The team from Reading were shortlisted as one of the top five in the Bronze category after producing a video to describe their project, securing their place in the final round of judging to be held in London in December. They’ll be part of the select group of 20 student STEM projects that have made it to the concluding stages of the competition, in which thousands of students took part.

The judges in this final round include, Konnie Huq, TV presenter; Dr James Logan, TV presenter and academic from London School of Hygiene and Tropical Medicine; and Alexandra Rutishauser-Perera, Head of Nutrition at Action Against Hunger UK. 

This year’s theme is infectious diseases and thousands of students from across the UK participated, developing projects that tackled a whole host of challenges around topics such as mosquito-borne diseases, transporting medicines in the developing world, and sanitation.  

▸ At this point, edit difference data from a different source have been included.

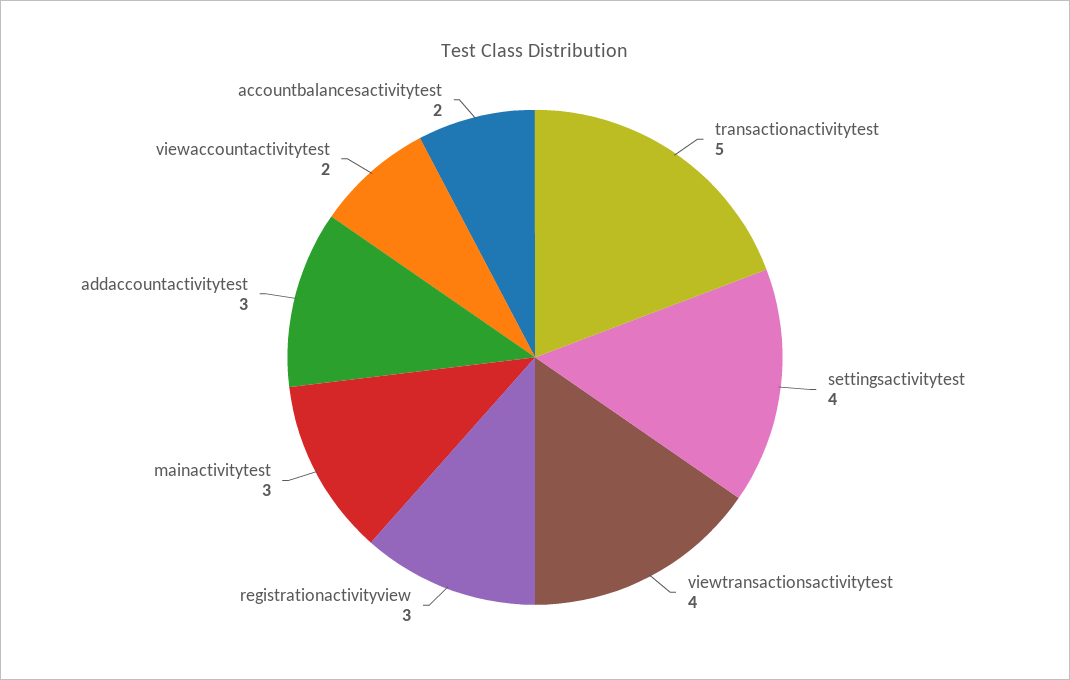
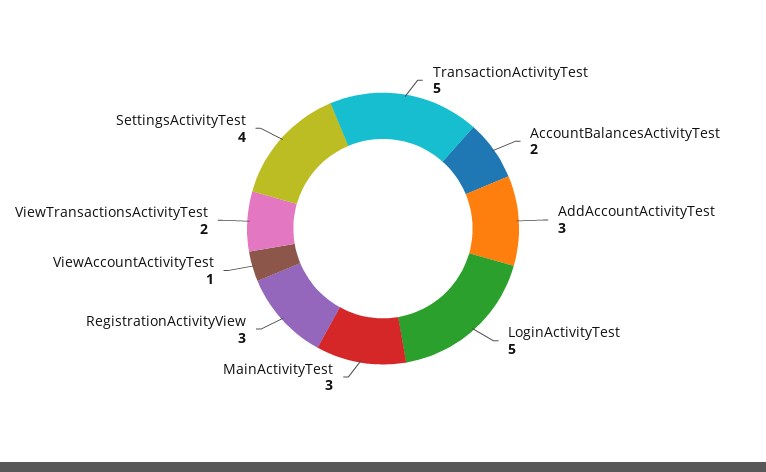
  {
    "transactionactivitytest": 5,
    "settingsactivitytest": 4,
-   "viewtransactionsactivitytest": 4,
+   "viewtransactionsactivitytest": 2,
    "registrationactivityview": 3,
    "mainactivitytest": 3,
    "addaccountactivitytest": 3,
-   "viewaccountactivitytest": 2,
+   "viewaccountactivitytest": 1,
-   "accountbalancesactivitytest": 2
+   "accountbalancesactivitytest": 2,
+   "LoginActivityTest": 5
  }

Prizes up for grabs in the Bronze category include a one-day field trip with Anturus to get experience as a field scientist and a visit to a research institute of their choosing.

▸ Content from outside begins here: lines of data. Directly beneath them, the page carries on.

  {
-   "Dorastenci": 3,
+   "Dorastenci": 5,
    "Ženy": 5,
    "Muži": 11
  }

Katherine Mathieson, Chief Executive of the British Science Association, which runs the Youth Grand Challenges, said: 

“I’d like to extend huge congratulations to all the finalists of the first ever Youth Grand Challenges Competition, and commiserations to those we had to say goodbye to at this stage. Each project is the result of hours of hard work, ingenuity and dedication, making the judges' decisions very difficult. We look forward to the grand finals event in London this December and wish all the teams the very best of luck.”

The grand final will take place in London on 7 December and will be hosted by TV presenter Rick Edwards. During the day, students will get the opportunity to network with industry professionals and talk about their career ambitions, as well as showing off their projects to the judges one last time. 

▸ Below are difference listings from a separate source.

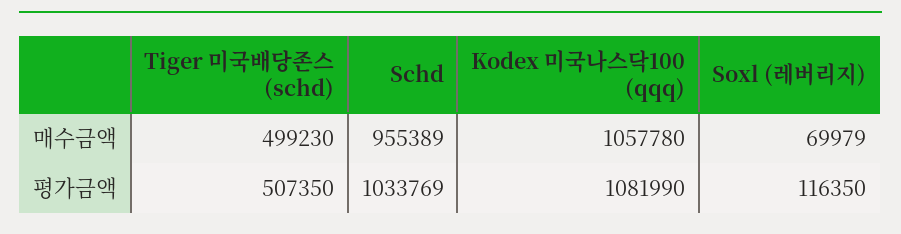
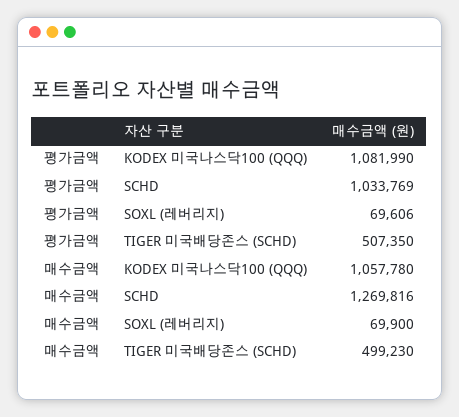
  {
    "Tiger 미국배당존스 (schd)": {
      "매수금액": 499230,
      "평가금액": 507350
    },
    "Schd": {
-     "매수금액": 955389,
+     "매수금액": 1269816,
      "평가금액": 1033769
    },
    "Kodex 미국나스닥100 (qqq)": {
      "매수금액": 1057780,
      "평가금액": 1081990
    },
    "Soxl (레버리지)": {
-     "매수금액": 69979,
+     "매수금액": 69900,
-     "평가금액": 116350
+     "평가금액": 69606
    }
  }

For more information, please contact:

Jessica Rowley, PR Officer,, +44 (0)20 7019 4953, +44 (0)7585 722 757

1. About the Youth Grand Challenges

The Youth Grand Challenges is an education initiative that aims to inspire young people, aged 11-to-19, to see how science and technology can be deployed to tackle global health issues. It calls on students to come up with innovative solutions that have the potential to change the world. All projects taking part will be entered into a national competition with prizes for the top projects worth up to £10,000. 

The Youth Grand Challenges is organised and run by the British Science Association and is supported by the Bill and Melinda Gates Foundation.

2. About the British Science Association

The British Science Association (BSA) believes that science should be part of – rather than set apart from – society and culture, and is owned by the wider community. Our programmes encourage people of all ages and backgrounds to engage with science, become ambassadors for science, and ultimately to be empowered to challenge and influence British science - whether they work in science or not.

Established in 1831, the BSA is a registered charity that organises major initiatives across the UK, including British Science Week, the annual British Science Festival, regional and local events, the CREST Awards and other programmes for young people in schools and colleges. The BSA also organises specific activities for professional science communicators, including a specialist conference and training. For more information, please visit

3. About the Bill and Melinda Gates Foundation

Guided by the belief that every life has equal value, the Bill & Melinda Gates Foundation works to help all people lead healthy, productive lives. In developing countries, it focuses on improving people’s health and giving them the chance to lift themselves out of hunger and extreme poverty. In the United States, it seeks to ensure that all people—especially those with the fewest resources—have access to the opportunities they need to succeed in school and life. Based in Seattle, Washington, the foundation is led by CEO Sue Desmond-Hellmann, under the direction of Bill and Melinda Gates and Warren Buffett.